- Original author: Ville Laurikari
- Written in: C
- Type: Approximate string matching
- License: 2-clause BSD-like license
- Website: laurikari.net/tre/
- Repository: github.com/laurikari/tre ;

= TRE (computing) =

Open-source library for pattern matching in text

TRE is an open-source library for pattern matching in text, which works like a regular expression engine with the ability to do approximate string matching. It was developed by Ville Laurikari and is distributed under a 2-clause BSD-like license.

The library is written in C and provides functions which allow using regular expressions for searching over input text lines. The main difference from other regular expression engines is that TRE can match text fragments in an approximate way, that is, supposing that text could have some number of typos.

==Features==
TRE uses extended regular expression syntax with the addition of "directions" for matching preceding fragment in approximate way. Each of such directions specifies how many typos are allowed for this fragment.

Approximate matching is performed in a way similar to Levenshtein distance, which means that there are three types of typos 'recognized':

| Typo | Example | Data |
|---|---|---|
| insertion of an extra character | regullar experession | extra l, extra e |
| missing a character from pattern | reglar expession | missing u, missing r |
| replacement of some character | regolar exprezsion | u → o, s → z |

TRE allows specifying of cost for each of three typos type independently.

The project comes with a command-line utility, a reimplementation of agrep.

Though approximate matching requires some syntax extension, when this feature is not used, TRE works like most of other regular expression matching engines. This means that
- it implements ordinary regular expressions written for strict matching;
- programmers familiar with POSIX-style regular expressions need not do much study to be able to use TRE.

===Predictable time and memory consumption===
The library's author states that time spent for matching grows linearly with increasing of input text length, while memory requirement is constant during matching and does not depend on the input, only on the pattern.

SUPPLIED DATA
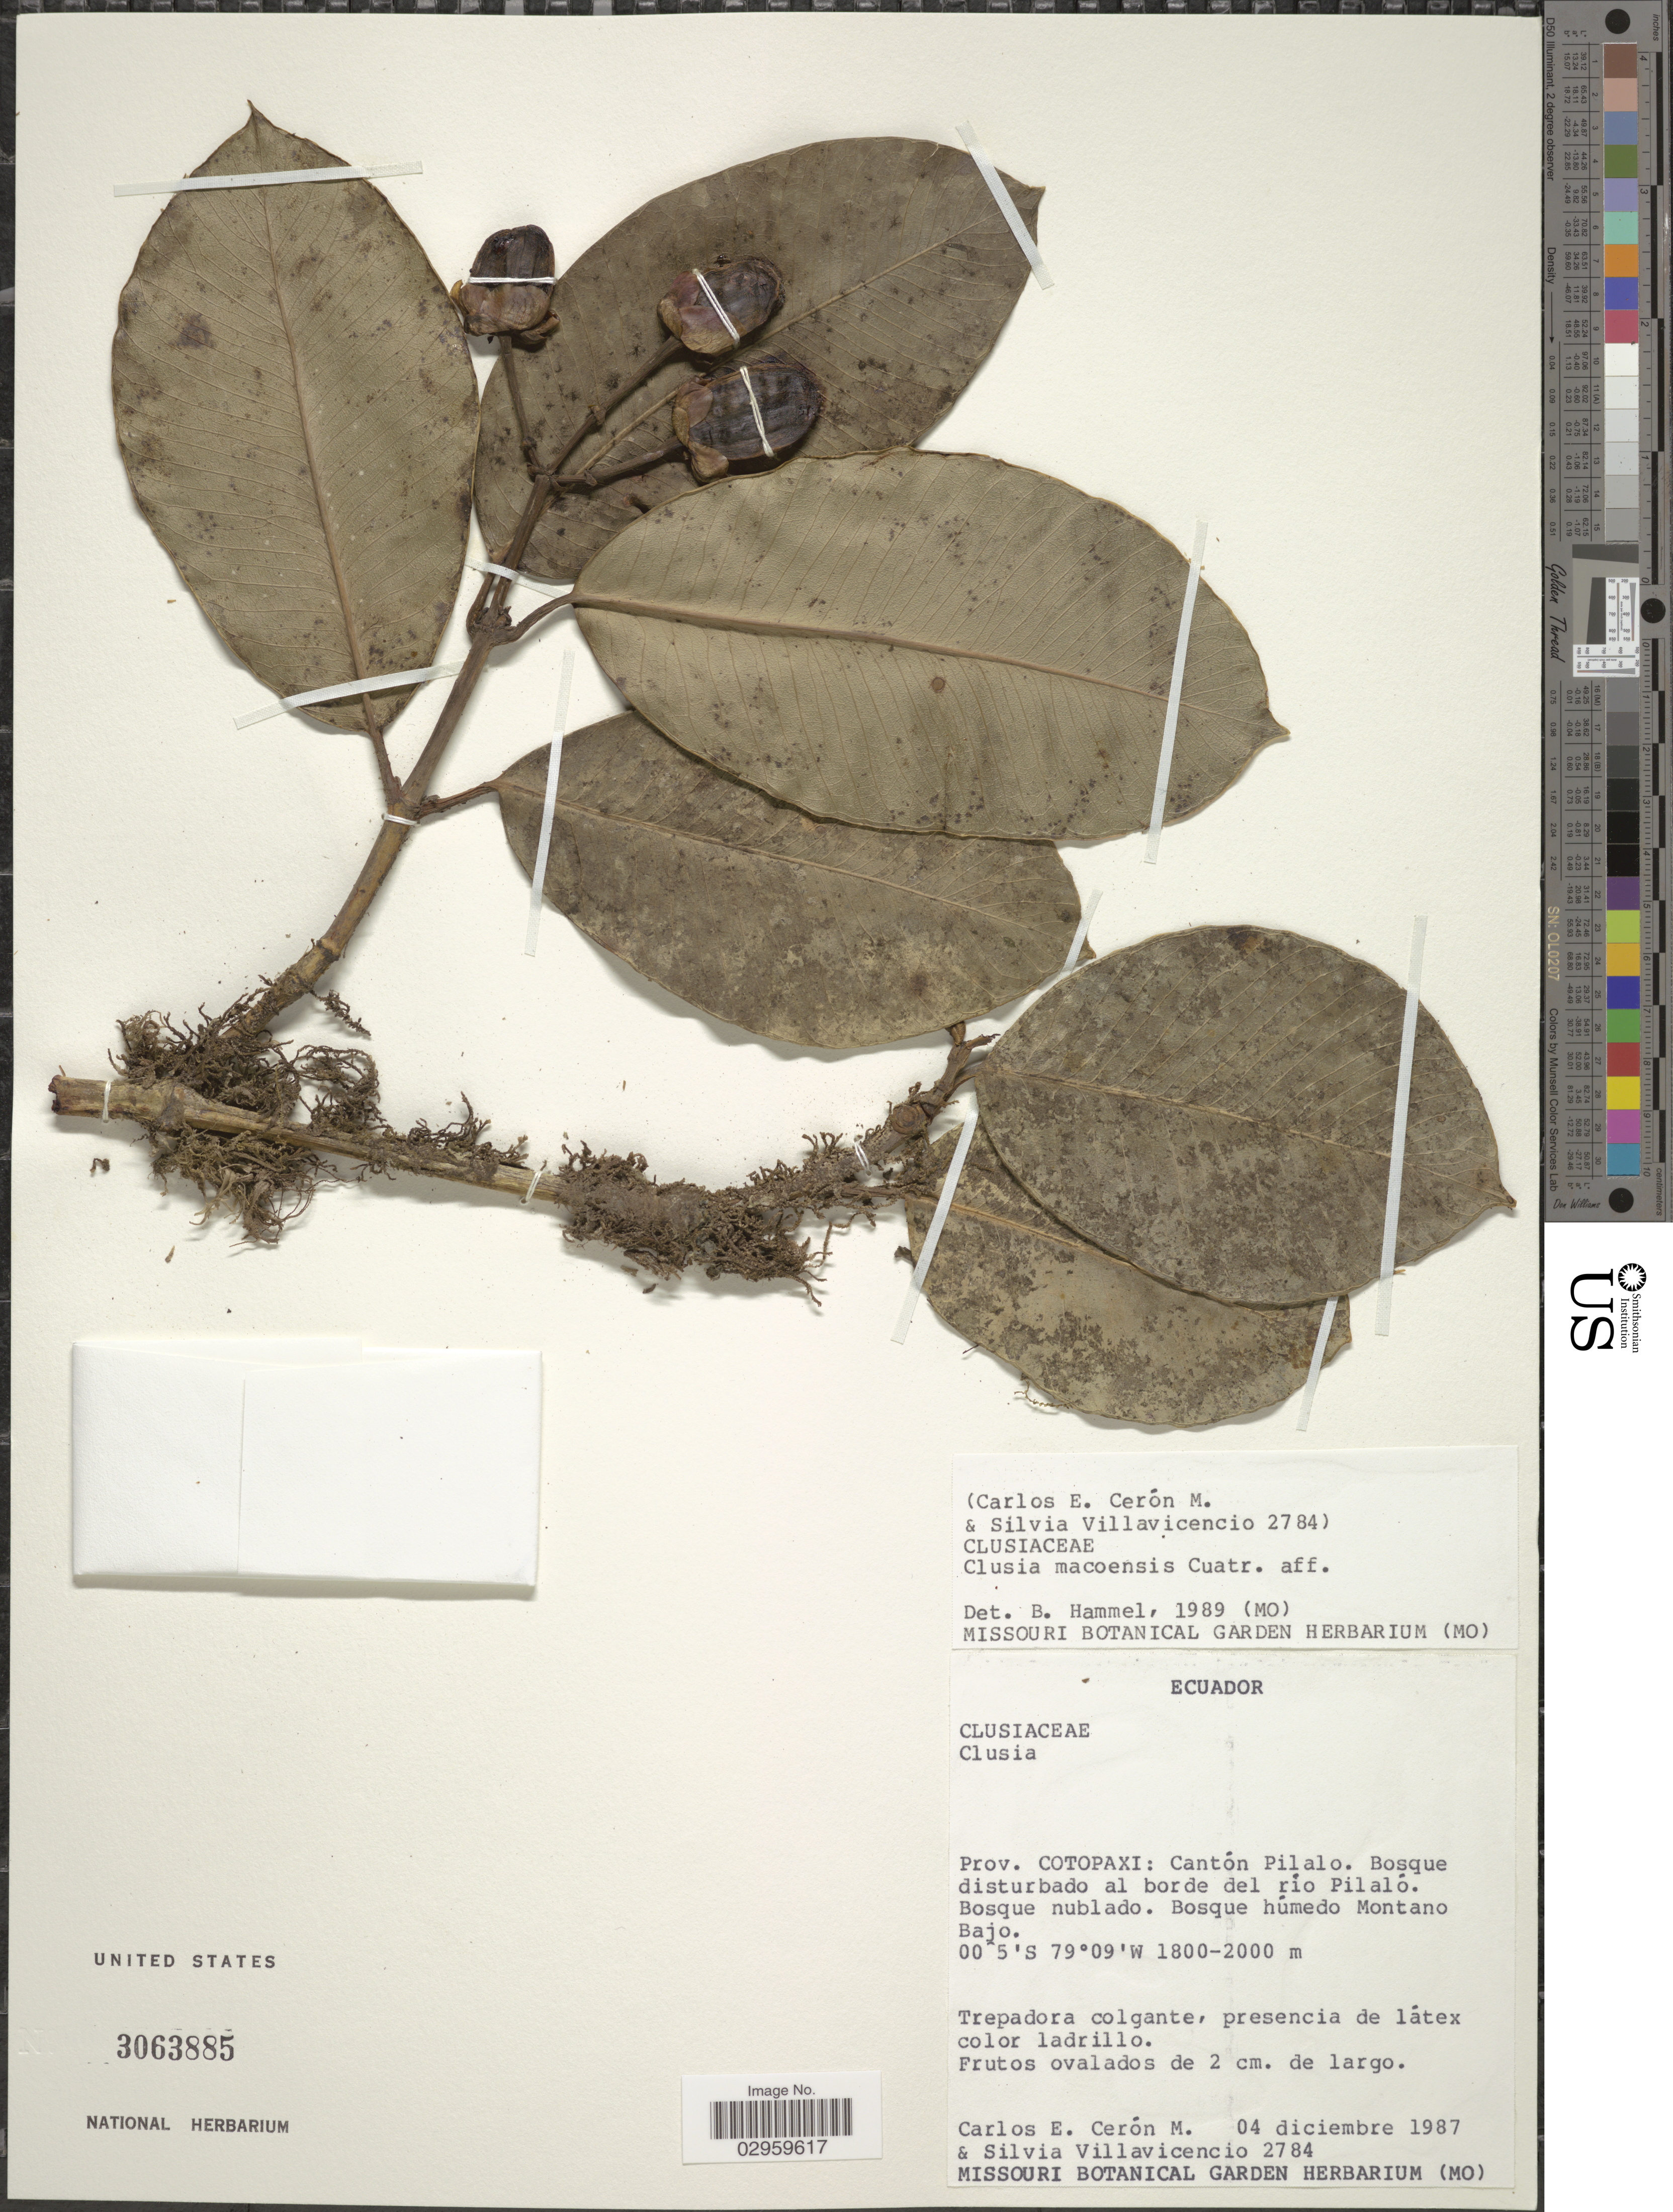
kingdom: Plantae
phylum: Tracheophyta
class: Magnoliopsida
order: Malpighiales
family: Clusiaceae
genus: Clusia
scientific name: Clusia mocoensis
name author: Cuatrec.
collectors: C. E. Cerón M. & S. Villavicencio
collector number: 2784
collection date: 1987-12-04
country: Ecuador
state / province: Cotopaxi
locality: Cantón Pilalo. Bosque disturbado al borde del río Pilaló.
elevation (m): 1800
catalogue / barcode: US 3063885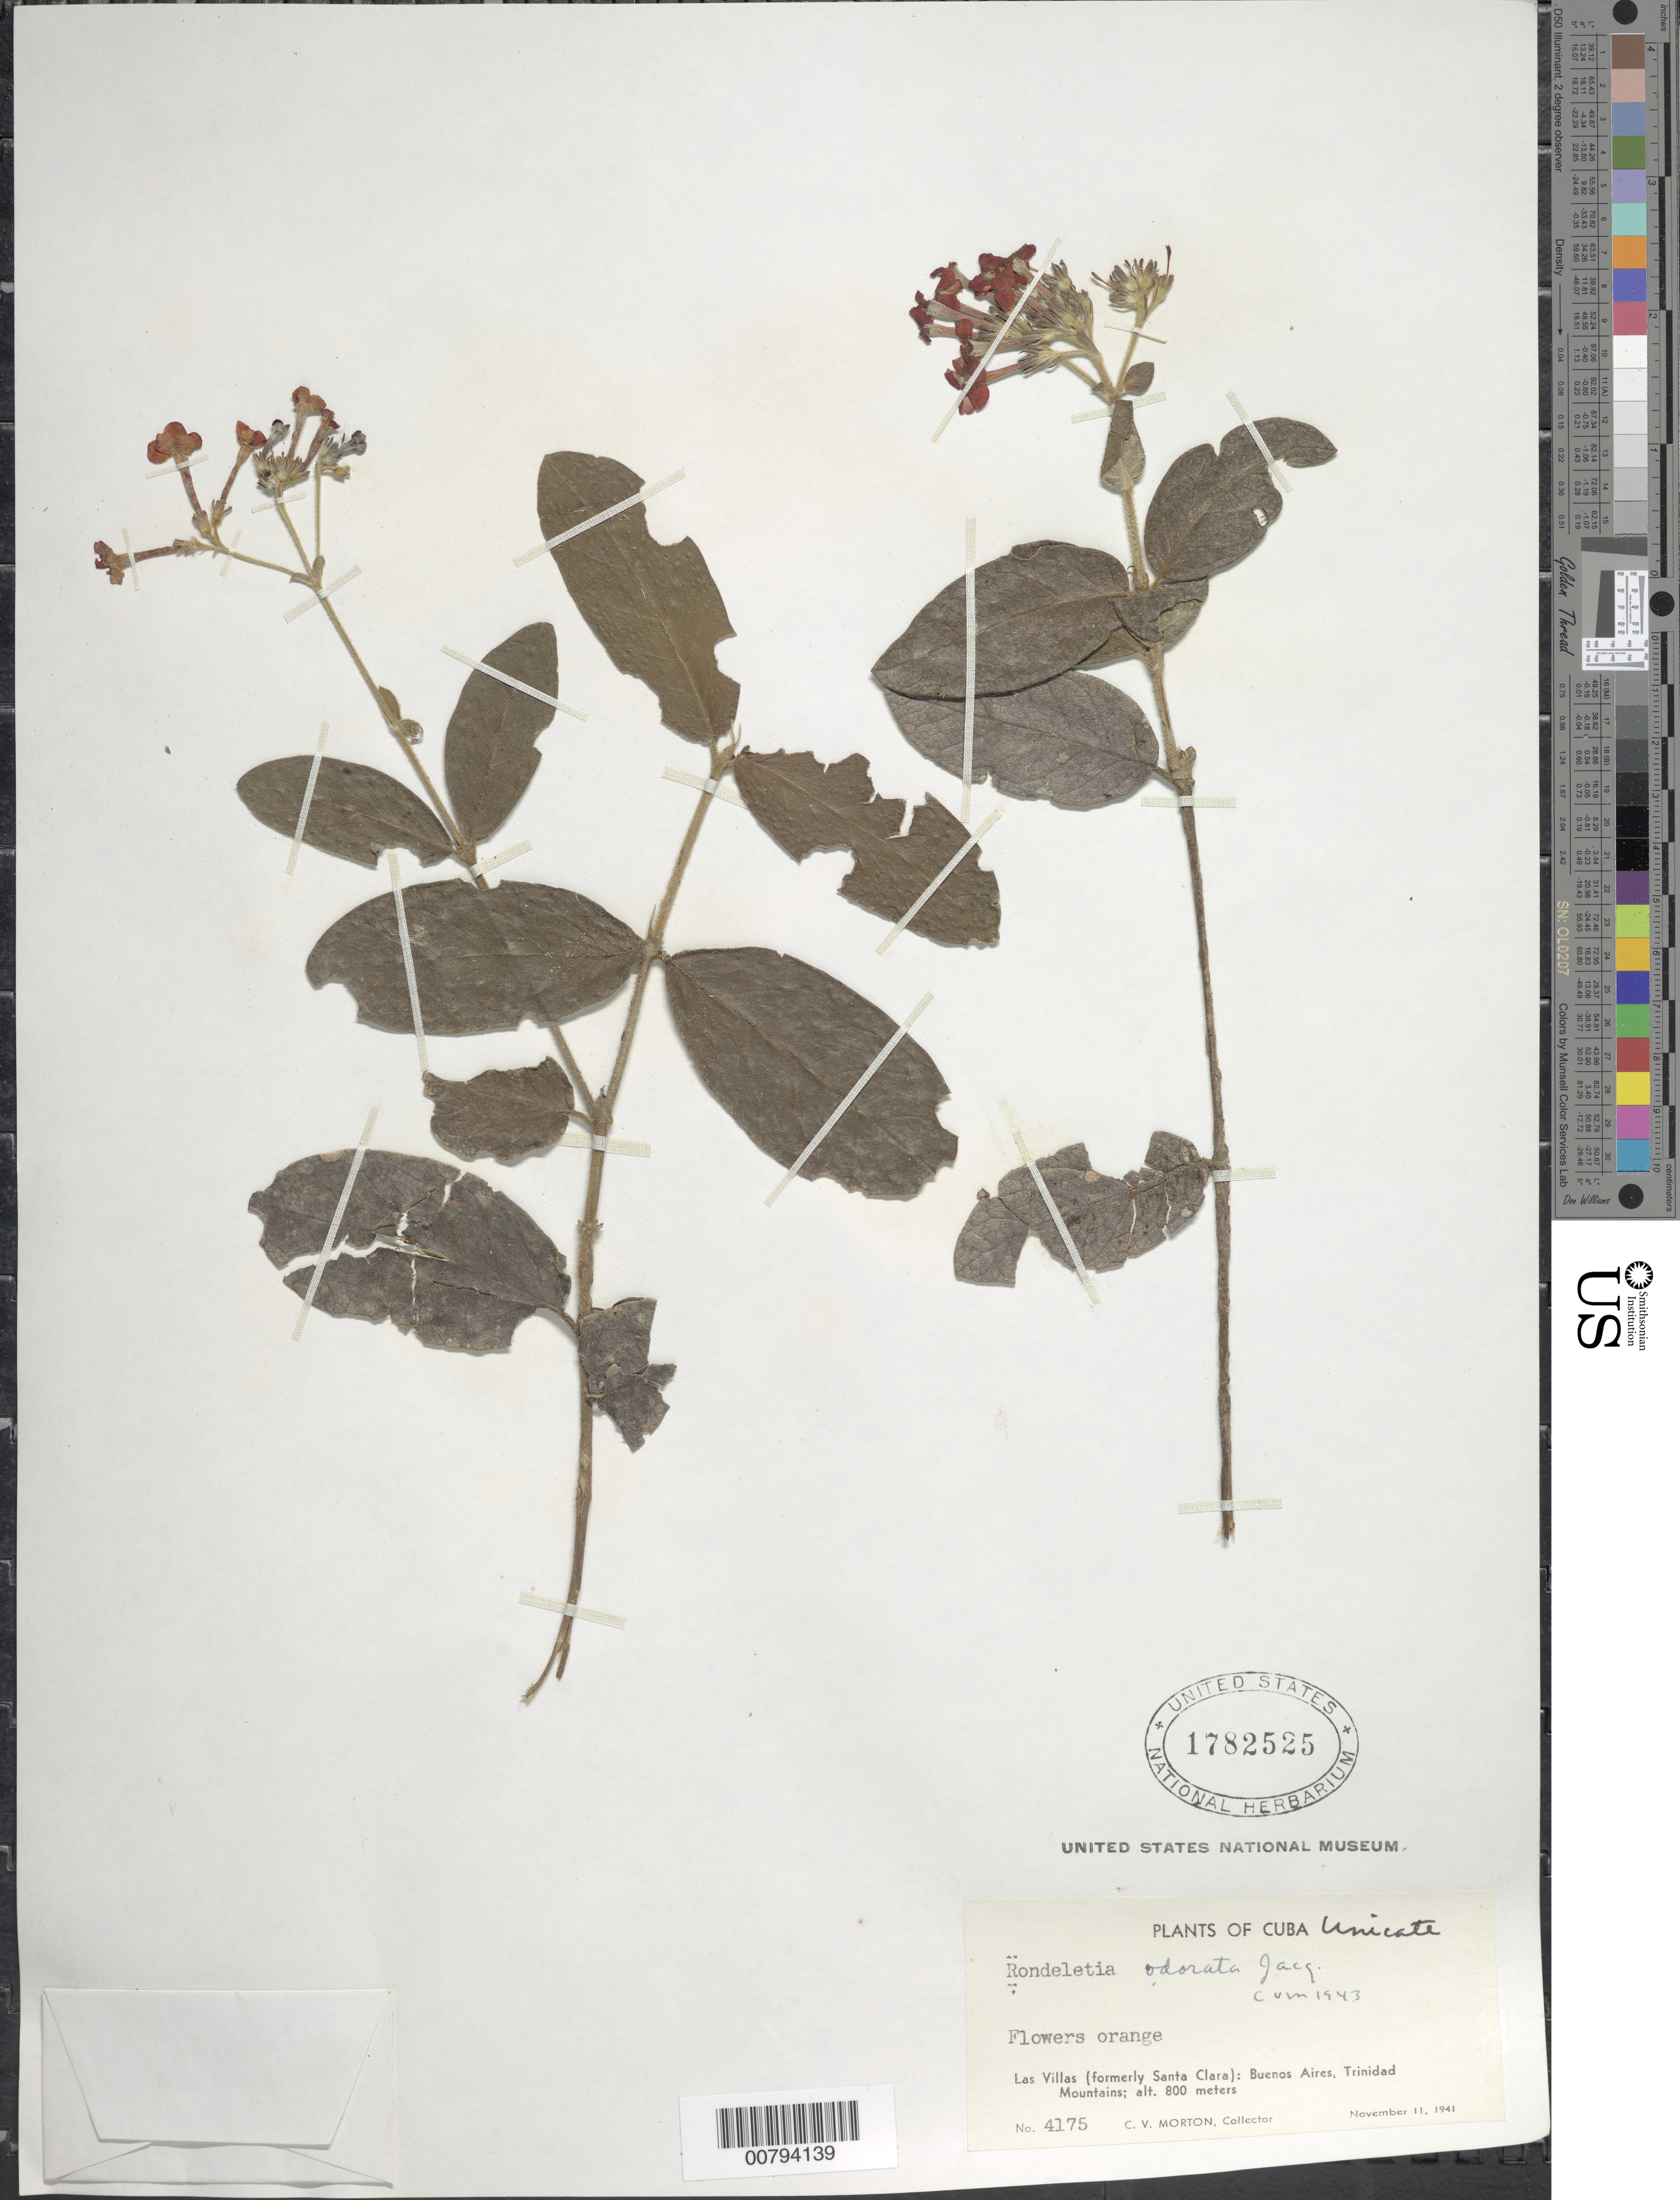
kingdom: Plantae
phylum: Tracheophyta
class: Magnoliopsida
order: Gentianales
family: Rubiaceae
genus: Rondeletia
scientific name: Rondeletia odorata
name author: Jacq.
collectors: C. V. Morton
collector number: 4175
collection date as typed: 11 Nov 1941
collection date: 1941-11-11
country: Cuba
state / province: Las Villas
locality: Buenos Aires, Trinidad Mountains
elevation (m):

WHAT IS ASKED
1. Translate this sentence from the TRE article into Spanish: "The project comes with a command-line utility, a reimplementation of agrep."
2. Rewrite the passage of the TRE article between "The library is" and "number of typos.", inclusive, putting "spelling errors" in place of "typos".
The data is separate material, not part of the TRE article.

FINAL RESULTS
1. El proyecto incluye una utilidad de línea de comandos, una reimplementación de agrep.

2.
The library is written in C and provides functions which allow using regular expressions for searching over input text lines. The main difference from other regular expression engines is that TRE can match text fragments in an approximate way, that is, supposing that text could have some number of spelling errors.